Rather, the 7th U.S. Circuit Court of Appeals found that assault weapons and high-capacity magazines “are much more like machine guns and military-grade weaponry than they are like the many different types of firearms that are used for individual self-defense.”

The appellate court cautioned that it did not set out “to rule definitively on the constitutionality of the act” and that its opinion stemmed from lower courts’ rulings on requests for preliminary injunctions against the law. The 7th Circuit oversees Illinois, Indiana and Wisconsin.

Thomas wrote Tuesday that the 7th Circuit’s decision “illustrates why this court must provide more guidance on which weapons the Second Amendment covers.”

“If the Seventh Circuit ultimately allows Illinois to ban America’s most common civilian rifle, we can — and should — review that decision once the cases reach a final judgment,” Thomas wrote. “The Court must not permit the Seventh Circuit [to] relegat[e] the Second Amendment to a second-class right.”

Tuesday’s order says Justice Samuel Alito would have heard the challenge.

Advocates for Illinois’ assault-weapons ban joined Morgan in praising the Supreme Court’s decision. John Schmidt, executive board member for the Gun Violence Prevention PAC (G-PAC) of Illinois, said the 7th Circuit’s earlier ruling “follows the long-established principle that we can limit to the military and law enforcement extremely dangerous weapons not designed or needed for civilian self-defense.”

“That correct conclusion now stands as we go forward with continued enforcement of the Illinois law,” Schmidt said.

Opponents of Illinois’ law say the 7th Circuit ruling flies in the face of the Supreme Court’s 2022 opinion in the case known as New York State Rifle & Pistol Association v. Bruen, which said gun regulations must be “consistent with the nation’s historical tradition of firearm regulation.”

The Supreme Court clarified its thinking on such questions in a ruling last month, though. In a case known as United States v. Rahimi, Chief Justice John Roberts wrote that some lower courts had “misunderstood the methodology of our recent Second Amendment cases.”

“These precedents were not meant to suggest a law trapped in amber,” Roberts wrote.

Illinois’ law bans the sale of assault weapons and caps the purchase of magazines at 10 rounds for long guns and 15 for handguns. The law was enacted in January 2023 in response to the mass shooting at Highland Park’s 2022 Fourth of July parade that left seven people dead.

In seeking review by the Supreme Court, attorneys challenging the ban argued that “nothing will be gained” by working toward a fuller, final decision from the lower courts. They argued that it is actually “exceedingly rare” for the weapons in question to be used for unlawful purposes and that “it is ordinary handguns that are the firearm of choice of criminals.”

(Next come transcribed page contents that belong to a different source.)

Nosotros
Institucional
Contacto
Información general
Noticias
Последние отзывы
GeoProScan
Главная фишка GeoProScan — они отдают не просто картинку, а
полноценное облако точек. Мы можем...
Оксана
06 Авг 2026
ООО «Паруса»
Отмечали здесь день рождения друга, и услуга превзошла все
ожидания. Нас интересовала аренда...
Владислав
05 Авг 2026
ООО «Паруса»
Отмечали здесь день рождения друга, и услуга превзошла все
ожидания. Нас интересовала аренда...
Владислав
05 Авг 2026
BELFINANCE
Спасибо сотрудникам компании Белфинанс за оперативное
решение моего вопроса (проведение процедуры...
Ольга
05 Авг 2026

Meanwhile, they insisted the weapons are owned “by tens of millions of Americans across the country for lawful purposes including self-defense, hunting, and range training. It follows that banning them is ‘off the table.’ … The matter is that simple.”

Illinois attorneys stressed the preliminary nature of the appeals court’s ruling and noted that the 7th Circuit was the first appellate court to hear such a case since the 2022 Bruen ruling.

Illinois’ attorneys argued that the Thompson submachine gun was not banned by states and the federal government until the late 1920s and early 1930s, following news reports of its “criminal misuse.” They then pointed to a similar pattern with assault weapons.

“After the expiration of the Federal Assault Weapons Ban in 2004, sales of these weapons increased … and mass shootings involving them became prevalent.”

Illinois’ assault weapons ban and other similar laws then followed, they said.

Jon Seidel covers federal courts for the Chicago Sun-Times.